◆ **Selected excerpt**:
□ □ □ □

Mignano breaks this concept into four areas: supply, incentives, demand and “superpowers.”
When it comes to supply, he thinks it obvious that “we are all creative.” We write, take photos, edit videos, even design presentations. We all create content using tools like our phone’s camera, Instagram, Facebook, TikTok, and YouTube. We make podcasts and so on. There would seem no end to this supply, perhaps because humans are innately driven to share their version of the reality they find.
In any case, in the internet age there are market mechanisms that financially and socially incentivize all of this creation, distribution and consumption of creativity. Even if the goal is not to make money but to advocate something, Mignano believes the universal reason we all create is because “there is overwhelming demand for creativity.”
I’m not sure I buy into this. Does a racist football player mouthing obscenity on Twitter qualify as a creator since they have written and shared something? I don’t think everyone is a creator, or rather I don’t believe all shared interactions should be labelled creative. It demeans the meaning of the word and applies value where there is none.
Following Mignano’s logic, “By this time next year, you will probably be consuming even more creativity as more products and services launch and your devices become more powerful. And while your demand for creativity continues to grow, so too does that demand for nearly everyone else on this planet; especially people who are just coming online for the first time in their lives, such as in emerging nations which are just gaining access to high-speed internet.”
More supply, more demand — it’s a virtuous circle “happening in greater volume and velocity than ever” thanks to the superpowers of technology.
“Technology both democratizes and turbo-charges all of the above components, making them more accessible, efficient, and powerful. And the rate at which creative superpowers are improving is accelerating every day.”
The “superpowers” highlighted here include AI where tools like text to video engines will put a rocket under everyone’s ability to create photoreal worlds and moving image narratives.
“It’s not hard to imagine a world in which the cost of creativity plummets as a result of the rise of AI-enabled generative media. Ten years from now, will major movie studios be investing hundreds of millions in blockbuster films? Or will a state-of-the-art AI model do all the work instead for orders of magnitude less?”
Another tech superpower is a souped-up internet enabled by 5G and computing at the network edge. Mignano even looks ahead to 6G, “which will make creative mediums like AR and VR more accessible,” and is expected to begin rolling out in 2030.

□ □ □ □

Continue the passage about Mignano's view of creativity and technology, starting after its final sentence. The data items are separate material with no connection to the passage about Mignano and creativity.

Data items

□ □ □ □

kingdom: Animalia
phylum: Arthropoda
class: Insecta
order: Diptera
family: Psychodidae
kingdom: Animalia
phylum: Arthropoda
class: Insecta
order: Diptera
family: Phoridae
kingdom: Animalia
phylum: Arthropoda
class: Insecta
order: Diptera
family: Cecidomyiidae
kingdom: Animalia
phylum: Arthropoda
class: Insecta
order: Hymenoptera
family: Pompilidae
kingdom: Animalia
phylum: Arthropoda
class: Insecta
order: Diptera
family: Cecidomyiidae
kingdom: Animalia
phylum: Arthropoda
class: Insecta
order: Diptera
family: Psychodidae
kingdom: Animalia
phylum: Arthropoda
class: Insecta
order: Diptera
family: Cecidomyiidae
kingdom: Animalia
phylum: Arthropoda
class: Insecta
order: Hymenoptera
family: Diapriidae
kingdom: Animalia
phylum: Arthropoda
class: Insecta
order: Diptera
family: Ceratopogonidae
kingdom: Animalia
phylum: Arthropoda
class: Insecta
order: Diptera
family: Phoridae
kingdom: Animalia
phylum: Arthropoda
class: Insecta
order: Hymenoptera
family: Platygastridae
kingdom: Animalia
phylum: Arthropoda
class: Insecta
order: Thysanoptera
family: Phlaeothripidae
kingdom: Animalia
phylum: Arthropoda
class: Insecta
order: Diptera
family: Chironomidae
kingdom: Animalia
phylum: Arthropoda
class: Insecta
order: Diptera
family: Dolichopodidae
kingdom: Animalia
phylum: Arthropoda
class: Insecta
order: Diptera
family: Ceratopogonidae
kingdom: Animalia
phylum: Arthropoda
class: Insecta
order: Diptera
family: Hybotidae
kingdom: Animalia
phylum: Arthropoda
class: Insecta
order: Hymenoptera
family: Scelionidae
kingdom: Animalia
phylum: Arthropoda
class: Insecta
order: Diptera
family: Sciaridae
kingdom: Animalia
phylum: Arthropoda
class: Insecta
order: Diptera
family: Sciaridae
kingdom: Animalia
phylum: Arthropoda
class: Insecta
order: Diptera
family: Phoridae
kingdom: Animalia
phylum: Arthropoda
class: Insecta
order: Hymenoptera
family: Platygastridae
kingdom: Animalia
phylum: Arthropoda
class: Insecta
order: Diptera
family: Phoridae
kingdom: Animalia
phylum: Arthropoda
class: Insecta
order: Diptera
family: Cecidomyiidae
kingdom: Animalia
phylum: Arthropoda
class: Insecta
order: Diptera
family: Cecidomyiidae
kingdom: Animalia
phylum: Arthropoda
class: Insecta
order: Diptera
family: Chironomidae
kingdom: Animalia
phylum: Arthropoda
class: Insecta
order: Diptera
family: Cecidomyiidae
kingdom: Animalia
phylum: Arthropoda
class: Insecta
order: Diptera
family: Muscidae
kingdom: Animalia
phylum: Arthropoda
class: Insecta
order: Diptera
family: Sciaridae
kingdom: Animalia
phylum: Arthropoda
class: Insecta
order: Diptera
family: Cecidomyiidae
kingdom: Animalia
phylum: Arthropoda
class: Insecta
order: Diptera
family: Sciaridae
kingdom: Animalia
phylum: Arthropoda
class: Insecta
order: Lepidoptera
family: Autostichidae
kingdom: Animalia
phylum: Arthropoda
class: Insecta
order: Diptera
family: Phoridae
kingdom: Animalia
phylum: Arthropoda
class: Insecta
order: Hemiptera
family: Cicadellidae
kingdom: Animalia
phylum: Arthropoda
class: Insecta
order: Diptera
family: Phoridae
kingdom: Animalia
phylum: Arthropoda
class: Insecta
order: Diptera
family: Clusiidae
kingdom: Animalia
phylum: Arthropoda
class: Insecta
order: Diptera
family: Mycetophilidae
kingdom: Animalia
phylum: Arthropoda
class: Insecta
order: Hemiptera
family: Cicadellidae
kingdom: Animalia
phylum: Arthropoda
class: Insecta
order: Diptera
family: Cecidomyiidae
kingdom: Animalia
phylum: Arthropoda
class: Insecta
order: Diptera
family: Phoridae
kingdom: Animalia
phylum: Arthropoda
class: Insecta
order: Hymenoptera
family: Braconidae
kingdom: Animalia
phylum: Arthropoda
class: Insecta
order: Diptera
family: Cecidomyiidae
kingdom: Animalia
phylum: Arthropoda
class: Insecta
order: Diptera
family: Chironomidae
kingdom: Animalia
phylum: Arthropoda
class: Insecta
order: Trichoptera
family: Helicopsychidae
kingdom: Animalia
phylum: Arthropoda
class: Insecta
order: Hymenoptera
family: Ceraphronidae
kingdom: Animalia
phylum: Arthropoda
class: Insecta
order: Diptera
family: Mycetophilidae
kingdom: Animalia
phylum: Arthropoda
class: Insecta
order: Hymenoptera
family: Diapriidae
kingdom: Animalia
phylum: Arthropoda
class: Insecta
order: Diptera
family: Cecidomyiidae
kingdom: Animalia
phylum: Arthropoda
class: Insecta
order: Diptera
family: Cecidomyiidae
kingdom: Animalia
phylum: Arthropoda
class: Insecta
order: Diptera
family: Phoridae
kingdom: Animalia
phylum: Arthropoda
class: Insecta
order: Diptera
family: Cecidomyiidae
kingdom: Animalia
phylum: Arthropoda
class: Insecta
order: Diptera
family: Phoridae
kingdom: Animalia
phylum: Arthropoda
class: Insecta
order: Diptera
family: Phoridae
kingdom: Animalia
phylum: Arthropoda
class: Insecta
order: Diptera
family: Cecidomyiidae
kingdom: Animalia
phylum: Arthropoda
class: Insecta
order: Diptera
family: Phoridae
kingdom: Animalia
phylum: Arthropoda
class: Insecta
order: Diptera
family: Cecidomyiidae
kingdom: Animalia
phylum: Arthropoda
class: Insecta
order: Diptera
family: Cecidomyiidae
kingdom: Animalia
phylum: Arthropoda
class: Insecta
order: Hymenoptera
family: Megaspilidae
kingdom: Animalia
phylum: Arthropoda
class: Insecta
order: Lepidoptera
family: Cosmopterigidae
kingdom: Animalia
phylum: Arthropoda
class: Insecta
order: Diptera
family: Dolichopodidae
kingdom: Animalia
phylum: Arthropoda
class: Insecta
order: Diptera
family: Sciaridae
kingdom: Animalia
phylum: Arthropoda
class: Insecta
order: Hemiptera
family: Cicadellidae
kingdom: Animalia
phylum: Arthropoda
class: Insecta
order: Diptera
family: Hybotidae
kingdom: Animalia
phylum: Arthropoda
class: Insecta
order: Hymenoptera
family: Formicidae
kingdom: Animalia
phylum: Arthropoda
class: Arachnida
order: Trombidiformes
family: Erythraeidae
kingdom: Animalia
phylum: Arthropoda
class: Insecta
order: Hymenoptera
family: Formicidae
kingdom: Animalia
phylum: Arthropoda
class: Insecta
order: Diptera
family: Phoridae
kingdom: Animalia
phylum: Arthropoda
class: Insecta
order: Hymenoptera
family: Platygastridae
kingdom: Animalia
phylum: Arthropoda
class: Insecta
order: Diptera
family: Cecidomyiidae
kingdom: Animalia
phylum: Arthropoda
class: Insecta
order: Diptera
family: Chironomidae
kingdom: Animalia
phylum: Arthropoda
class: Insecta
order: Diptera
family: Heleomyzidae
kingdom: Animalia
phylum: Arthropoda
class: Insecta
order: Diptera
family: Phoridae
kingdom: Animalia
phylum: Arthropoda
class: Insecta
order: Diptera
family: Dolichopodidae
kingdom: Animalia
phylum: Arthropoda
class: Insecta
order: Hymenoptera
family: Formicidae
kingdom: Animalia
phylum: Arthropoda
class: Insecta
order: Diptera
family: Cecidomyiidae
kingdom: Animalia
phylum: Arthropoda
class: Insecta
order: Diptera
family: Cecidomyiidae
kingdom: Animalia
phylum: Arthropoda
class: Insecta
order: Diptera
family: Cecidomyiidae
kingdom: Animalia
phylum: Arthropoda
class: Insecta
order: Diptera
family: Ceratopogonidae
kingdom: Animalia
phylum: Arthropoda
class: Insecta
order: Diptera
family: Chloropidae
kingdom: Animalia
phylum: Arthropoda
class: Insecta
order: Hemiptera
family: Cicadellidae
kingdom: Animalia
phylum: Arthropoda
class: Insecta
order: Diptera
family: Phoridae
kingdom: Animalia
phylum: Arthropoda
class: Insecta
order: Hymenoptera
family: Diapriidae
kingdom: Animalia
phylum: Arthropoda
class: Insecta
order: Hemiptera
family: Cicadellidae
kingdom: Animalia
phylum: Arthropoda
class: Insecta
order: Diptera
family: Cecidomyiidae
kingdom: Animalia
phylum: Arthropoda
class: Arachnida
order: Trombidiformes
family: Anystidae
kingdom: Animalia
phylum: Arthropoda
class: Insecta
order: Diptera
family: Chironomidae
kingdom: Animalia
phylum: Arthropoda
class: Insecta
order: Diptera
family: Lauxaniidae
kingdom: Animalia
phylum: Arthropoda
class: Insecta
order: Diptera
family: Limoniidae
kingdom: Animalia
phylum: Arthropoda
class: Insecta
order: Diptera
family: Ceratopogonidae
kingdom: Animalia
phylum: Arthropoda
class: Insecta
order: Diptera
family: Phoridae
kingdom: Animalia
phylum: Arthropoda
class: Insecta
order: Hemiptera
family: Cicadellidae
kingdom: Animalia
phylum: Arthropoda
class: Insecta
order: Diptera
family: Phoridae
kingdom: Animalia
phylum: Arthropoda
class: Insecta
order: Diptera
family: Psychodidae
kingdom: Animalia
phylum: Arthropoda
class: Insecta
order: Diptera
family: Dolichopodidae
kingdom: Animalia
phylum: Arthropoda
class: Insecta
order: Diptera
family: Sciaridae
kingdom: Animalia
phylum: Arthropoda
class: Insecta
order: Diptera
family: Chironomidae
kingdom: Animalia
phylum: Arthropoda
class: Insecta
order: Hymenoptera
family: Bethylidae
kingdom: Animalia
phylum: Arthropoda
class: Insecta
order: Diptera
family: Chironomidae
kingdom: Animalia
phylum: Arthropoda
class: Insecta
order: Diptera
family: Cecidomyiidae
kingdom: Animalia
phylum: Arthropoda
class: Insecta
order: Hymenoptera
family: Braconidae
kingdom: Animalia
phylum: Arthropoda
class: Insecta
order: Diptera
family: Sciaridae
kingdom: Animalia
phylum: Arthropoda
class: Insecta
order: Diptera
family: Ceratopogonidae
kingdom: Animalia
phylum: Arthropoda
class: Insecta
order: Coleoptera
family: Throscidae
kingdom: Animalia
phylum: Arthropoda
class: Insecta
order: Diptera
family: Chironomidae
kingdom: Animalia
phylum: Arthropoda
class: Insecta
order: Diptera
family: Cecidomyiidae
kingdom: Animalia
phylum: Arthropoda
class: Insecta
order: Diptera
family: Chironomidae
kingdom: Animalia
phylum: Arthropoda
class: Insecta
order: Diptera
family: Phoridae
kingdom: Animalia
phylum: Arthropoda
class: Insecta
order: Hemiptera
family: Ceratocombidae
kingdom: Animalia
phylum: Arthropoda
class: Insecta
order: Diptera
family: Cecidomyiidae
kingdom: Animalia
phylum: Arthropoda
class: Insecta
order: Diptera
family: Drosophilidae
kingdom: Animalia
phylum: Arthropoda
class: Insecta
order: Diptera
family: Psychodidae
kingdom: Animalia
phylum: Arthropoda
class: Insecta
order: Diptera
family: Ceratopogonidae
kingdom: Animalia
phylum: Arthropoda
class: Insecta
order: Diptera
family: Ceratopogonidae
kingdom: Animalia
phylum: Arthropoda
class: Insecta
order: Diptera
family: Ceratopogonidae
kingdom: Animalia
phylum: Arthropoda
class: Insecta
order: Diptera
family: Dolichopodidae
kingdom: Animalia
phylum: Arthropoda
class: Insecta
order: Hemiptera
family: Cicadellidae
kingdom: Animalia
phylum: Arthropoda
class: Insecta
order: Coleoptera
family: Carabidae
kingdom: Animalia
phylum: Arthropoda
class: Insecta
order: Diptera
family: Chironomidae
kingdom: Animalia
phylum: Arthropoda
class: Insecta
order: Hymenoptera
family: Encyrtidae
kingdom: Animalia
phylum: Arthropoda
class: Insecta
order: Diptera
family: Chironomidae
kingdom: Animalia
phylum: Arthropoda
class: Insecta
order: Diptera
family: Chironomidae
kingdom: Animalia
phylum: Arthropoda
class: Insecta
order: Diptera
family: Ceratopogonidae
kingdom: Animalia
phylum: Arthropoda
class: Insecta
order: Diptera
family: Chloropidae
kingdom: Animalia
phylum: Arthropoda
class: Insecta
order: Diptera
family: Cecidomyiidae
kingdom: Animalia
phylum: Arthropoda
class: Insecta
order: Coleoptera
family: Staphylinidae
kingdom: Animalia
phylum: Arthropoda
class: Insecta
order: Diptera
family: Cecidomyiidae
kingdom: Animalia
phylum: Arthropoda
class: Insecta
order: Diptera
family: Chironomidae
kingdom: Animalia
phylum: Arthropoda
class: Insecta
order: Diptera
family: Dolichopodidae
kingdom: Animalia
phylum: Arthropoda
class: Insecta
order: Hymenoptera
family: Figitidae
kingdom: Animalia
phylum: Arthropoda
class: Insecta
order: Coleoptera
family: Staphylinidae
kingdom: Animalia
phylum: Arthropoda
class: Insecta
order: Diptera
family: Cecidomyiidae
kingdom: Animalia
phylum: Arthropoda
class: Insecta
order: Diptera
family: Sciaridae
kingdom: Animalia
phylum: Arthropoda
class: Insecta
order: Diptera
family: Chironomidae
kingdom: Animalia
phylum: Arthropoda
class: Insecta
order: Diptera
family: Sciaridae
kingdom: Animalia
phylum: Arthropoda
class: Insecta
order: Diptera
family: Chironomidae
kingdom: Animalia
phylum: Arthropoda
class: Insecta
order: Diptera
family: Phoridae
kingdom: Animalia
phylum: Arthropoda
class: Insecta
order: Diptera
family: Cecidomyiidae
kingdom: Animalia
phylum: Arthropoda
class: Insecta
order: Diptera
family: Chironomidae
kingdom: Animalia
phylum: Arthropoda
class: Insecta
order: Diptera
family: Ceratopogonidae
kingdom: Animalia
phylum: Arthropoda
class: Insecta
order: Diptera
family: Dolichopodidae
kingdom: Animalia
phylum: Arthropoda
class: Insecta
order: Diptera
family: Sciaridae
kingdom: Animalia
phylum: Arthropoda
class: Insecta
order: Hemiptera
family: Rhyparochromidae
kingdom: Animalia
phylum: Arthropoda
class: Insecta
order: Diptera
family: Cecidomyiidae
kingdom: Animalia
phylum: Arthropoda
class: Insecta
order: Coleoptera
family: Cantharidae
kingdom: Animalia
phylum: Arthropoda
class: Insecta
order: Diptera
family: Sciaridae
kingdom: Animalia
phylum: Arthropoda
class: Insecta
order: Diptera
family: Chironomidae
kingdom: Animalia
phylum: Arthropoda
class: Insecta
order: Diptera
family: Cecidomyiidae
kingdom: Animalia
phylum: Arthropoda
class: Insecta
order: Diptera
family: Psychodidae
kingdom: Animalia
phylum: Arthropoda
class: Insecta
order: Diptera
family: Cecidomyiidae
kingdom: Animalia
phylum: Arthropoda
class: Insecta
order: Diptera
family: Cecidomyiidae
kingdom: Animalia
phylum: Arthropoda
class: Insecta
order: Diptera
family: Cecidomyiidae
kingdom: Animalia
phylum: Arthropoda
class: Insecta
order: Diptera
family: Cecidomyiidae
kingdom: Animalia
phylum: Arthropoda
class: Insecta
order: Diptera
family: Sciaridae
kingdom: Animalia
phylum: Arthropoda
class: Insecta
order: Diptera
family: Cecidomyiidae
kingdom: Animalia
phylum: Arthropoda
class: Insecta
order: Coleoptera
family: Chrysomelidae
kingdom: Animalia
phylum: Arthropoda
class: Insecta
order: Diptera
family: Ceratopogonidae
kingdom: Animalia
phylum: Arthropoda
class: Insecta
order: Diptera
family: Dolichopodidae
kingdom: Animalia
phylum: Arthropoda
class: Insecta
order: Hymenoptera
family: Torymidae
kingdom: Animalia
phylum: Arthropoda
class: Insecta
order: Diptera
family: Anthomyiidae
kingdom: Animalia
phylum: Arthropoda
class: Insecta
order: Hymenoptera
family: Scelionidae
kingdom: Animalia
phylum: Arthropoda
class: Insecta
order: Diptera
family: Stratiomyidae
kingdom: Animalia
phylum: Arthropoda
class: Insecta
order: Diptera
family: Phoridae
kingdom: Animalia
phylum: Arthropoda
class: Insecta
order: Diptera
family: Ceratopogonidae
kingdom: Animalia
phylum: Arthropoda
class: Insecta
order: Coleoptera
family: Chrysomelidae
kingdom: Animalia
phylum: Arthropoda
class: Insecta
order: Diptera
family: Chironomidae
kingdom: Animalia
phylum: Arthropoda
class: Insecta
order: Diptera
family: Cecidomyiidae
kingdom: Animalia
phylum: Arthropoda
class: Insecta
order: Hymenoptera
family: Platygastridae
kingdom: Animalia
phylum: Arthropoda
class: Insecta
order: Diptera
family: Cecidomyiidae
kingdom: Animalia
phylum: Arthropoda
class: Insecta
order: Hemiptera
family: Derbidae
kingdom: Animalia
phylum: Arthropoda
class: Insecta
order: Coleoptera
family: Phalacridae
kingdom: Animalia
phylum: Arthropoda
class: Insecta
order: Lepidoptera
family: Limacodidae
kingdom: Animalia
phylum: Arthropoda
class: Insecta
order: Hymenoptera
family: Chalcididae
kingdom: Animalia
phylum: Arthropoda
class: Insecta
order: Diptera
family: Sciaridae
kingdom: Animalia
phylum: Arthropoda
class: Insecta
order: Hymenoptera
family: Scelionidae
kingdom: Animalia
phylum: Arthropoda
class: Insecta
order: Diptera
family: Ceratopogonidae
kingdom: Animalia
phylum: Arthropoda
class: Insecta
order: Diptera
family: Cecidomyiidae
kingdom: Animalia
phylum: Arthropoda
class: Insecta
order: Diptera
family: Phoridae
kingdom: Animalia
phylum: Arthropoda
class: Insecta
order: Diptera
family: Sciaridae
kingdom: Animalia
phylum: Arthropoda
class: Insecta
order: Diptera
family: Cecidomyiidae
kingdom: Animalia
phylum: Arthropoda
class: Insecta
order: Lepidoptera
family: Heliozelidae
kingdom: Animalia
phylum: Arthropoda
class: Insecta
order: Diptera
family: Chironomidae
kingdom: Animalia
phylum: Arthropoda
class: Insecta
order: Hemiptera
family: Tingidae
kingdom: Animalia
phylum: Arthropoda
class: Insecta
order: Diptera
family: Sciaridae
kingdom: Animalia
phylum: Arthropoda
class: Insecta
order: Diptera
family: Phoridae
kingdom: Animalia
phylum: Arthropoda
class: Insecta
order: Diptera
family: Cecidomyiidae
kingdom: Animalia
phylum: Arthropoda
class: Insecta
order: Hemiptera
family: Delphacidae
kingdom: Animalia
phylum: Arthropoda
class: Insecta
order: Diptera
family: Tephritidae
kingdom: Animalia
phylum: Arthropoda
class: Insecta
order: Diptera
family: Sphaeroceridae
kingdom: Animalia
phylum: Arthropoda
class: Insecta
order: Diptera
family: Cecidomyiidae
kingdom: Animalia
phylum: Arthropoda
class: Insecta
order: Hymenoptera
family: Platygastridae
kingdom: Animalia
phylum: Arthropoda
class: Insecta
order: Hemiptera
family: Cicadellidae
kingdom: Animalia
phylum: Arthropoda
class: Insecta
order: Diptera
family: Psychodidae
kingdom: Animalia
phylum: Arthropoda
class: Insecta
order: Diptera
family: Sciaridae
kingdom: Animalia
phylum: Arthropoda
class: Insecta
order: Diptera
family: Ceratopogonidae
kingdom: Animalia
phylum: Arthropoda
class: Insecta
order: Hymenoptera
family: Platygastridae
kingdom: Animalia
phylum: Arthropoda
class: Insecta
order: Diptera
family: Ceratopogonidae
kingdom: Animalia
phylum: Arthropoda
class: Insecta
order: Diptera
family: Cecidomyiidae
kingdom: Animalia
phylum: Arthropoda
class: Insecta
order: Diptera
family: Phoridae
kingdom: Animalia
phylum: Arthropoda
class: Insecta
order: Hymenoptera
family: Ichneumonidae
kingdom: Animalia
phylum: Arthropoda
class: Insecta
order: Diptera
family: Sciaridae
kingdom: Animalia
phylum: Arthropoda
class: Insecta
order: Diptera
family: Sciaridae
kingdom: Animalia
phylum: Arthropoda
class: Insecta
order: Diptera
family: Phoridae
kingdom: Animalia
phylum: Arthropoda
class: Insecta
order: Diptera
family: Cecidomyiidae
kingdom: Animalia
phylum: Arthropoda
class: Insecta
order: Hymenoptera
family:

□ □ □ □

◆ **Output of the exercise**:
Further advancements in machine learning and recommendation media will have massive implications on both the supply and demand sides of creativity.
“For creators, finding an audience for your creativity will happen automatically upon platform distribution,” Mignano predicts. “We’ll upload our content, and the platform’s ML [machine learning] algorithms will find the perfect audience at the perfect time for our work.
“On the demand side, we will instantly and easily access the exact content we want to consume with far less friction. The supply and demand flywheel of creativity will spin far faster as a result of machine learning.”
For evidence of this flywheel already being engaged, he calculates out that core businesses in the Creativity Supply Chain — Spotify, Shopify, Squarespace, Adobe and Snap — represent more than $370 billion of market cap. Companies with big stakes in the Creativity Supply Chain — like Meta, Apple, Alphabet, and Netflix — represent more than $7 trillion of market capitalization.
Need more evidence? Look at Adobe’s $20 billion acquisition of Figma, the largest ever acquisition of a venture-backed company, “for proof that there is massive demand for companies contributing to the Creativity Supply Chain.”
Make no mistake, Mignano says, the Creativity Supply Chain isn’t some theoretical concept from the future; it’s happening right now.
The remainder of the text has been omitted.